4.4. Data Encryption
We can create specific encrypted partitions on the HPC filesystems if required, but entire filesystems are not Encrypted At Rest (EAR) or by default, since theft of a multi-rack, multi-chassis distributed parallel filesystem is a fairly rare event. Usually the encrypted partitions are created on private filesystems on the owners' servers where they are invisible to other-groups. We can provide ecryptfs partitions so that the owner can decrypt the data on login with a passphrase and not even the sysadmins can view the data. If data requires backup, it is backed up encrypted, so that clear-text data is never visible.
4.5. Separation by Virtualization
-
Virtual Machines While HPC uses VMs for cluster services such as web and database servers, we do not support user-available VMs like those available on some XSEDE machines like SDSC’s Comet or PSC’s Bridges.
-
Containers We do support containers via Singularity and so can provide more isolated execution than normal, if required.
-
VLANs / Networking We are investigating the use of VLANs to provide additional isolation of applications since the Meltdown & Spectre bugs in all modern CPUs can be exploited to access previously protected memory contents of both VMs and Containers. Such an approach would use small blade servers to run secured applications with sensitive data. (This is only at the proposal stage; not working at present).
4.6. Web services
HPC does not provide sophisticated web services such as Galaxy, PacBio’s SmrtAnalysis web interface, or Partek’s FLOW system. We do provide a single containerized instance of the The Virtual Brain to a research group with a reverse-proxied connection.

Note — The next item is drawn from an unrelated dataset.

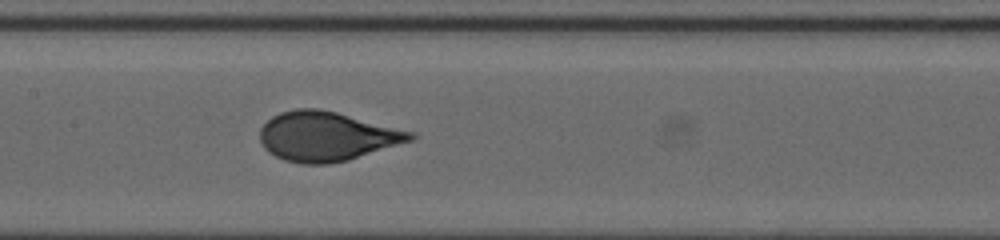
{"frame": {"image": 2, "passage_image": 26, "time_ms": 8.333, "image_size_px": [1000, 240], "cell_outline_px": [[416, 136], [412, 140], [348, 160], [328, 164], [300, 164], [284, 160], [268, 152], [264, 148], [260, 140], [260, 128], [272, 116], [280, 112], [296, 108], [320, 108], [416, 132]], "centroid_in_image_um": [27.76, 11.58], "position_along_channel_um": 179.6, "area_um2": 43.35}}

HPC currently hosts a single web server that provides access to static documentation and to files that users want to share with collaborators . The latter service is provided to all users, as part of a web-available but non-browseable part of the filesystem. Ie, the user has to send the collaborator an explicit link to the file being shared; users cannot look around the filesystem, although they can download the files without a password.
This system is in the process of being moved from an HPC-associated server to one on another network to isolate the HPC system. It will provide the same services, but not directly from an HPC-associated IP address. The required hardware has been ordered and we anticipate separation of the service will be complete in September, 2018.
4.7. Intrusion Detection
We are testing a number of systems that monitor changes to specific files by comparing checksums to a database of previously verified files (the archetype of such systems is tripwire, which has become a commercial product and therefore quite expensive. This is in progress.
5. Timeline
The timeline is still under discussion with the RCIC team.